* Exercise objective: Starting at the beginning of the data and ending at the line that contains "ಪ್ರಮುಖವಾಗಿದೆ", rewrite those lines as a numbered list with blank lines left out, including both end lines.

* Given information:
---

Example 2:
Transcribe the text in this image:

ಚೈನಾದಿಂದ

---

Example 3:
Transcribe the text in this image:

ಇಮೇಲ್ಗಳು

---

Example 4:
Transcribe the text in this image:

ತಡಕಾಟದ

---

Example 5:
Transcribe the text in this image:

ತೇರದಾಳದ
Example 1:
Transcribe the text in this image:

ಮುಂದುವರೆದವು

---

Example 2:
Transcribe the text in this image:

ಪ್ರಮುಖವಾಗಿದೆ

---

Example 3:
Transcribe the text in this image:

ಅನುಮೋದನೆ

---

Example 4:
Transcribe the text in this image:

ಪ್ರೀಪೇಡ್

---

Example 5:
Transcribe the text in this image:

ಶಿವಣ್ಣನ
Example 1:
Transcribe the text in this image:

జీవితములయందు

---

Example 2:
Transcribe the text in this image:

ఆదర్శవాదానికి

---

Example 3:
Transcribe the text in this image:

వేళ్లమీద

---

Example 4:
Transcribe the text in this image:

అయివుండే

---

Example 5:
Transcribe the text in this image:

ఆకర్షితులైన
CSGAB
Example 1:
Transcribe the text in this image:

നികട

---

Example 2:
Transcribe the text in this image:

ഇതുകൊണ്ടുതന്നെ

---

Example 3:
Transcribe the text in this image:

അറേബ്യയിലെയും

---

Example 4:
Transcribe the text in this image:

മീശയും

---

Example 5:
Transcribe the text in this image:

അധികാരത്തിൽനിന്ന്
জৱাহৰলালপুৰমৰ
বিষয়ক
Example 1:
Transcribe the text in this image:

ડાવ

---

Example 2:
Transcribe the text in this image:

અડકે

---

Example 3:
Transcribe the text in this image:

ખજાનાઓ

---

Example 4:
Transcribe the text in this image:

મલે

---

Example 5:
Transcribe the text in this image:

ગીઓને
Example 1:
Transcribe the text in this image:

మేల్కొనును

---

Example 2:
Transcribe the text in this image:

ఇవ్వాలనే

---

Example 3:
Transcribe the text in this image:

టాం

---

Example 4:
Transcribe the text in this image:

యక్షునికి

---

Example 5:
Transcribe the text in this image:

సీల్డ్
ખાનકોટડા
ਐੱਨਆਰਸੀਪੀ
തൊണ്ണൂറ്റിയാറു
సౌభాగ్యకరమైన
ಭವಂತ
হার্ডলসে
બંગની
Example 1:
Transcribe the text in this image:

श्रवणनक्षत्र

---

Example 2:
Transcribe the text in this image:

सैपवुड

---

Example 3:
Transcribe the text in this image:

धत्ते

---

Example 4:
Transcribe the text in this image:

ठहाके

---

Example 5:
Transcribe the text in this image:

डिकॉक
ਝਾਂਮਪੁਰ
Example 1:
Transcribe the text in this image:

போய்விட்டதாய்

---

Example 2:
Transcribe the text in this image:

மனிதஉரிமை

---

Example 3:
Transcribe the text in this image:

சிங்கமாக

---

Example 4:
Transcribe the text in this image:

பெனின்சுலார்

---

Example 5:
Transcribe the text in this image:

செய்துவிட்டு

* Answer to the problem:
1. ---
2. Example 2:
3. Transcribe the text in this image:
4. ಚೈನಾದಿಂದ
5. ---
6. Example 3:
7. Transcribe the text in this image:
8. ಇಮೇಲ್ಗಳು
9. ---
10. Example 4:
11. Transcribe the text in this image:
12. ತಡಕಾಟದ
13. ---
14. Example 5:
15. Transcribe the text in this image:
16. ತೇರದಾಳದ
17. Example 1:
18. Transcribe the text in this image:
19. ಮುಂದುವರೆದವು
20. ---
21. Example 2:
22. Transcribe the text in this image:
23. ಪ್ರಮುಖವಾಗಿದೆ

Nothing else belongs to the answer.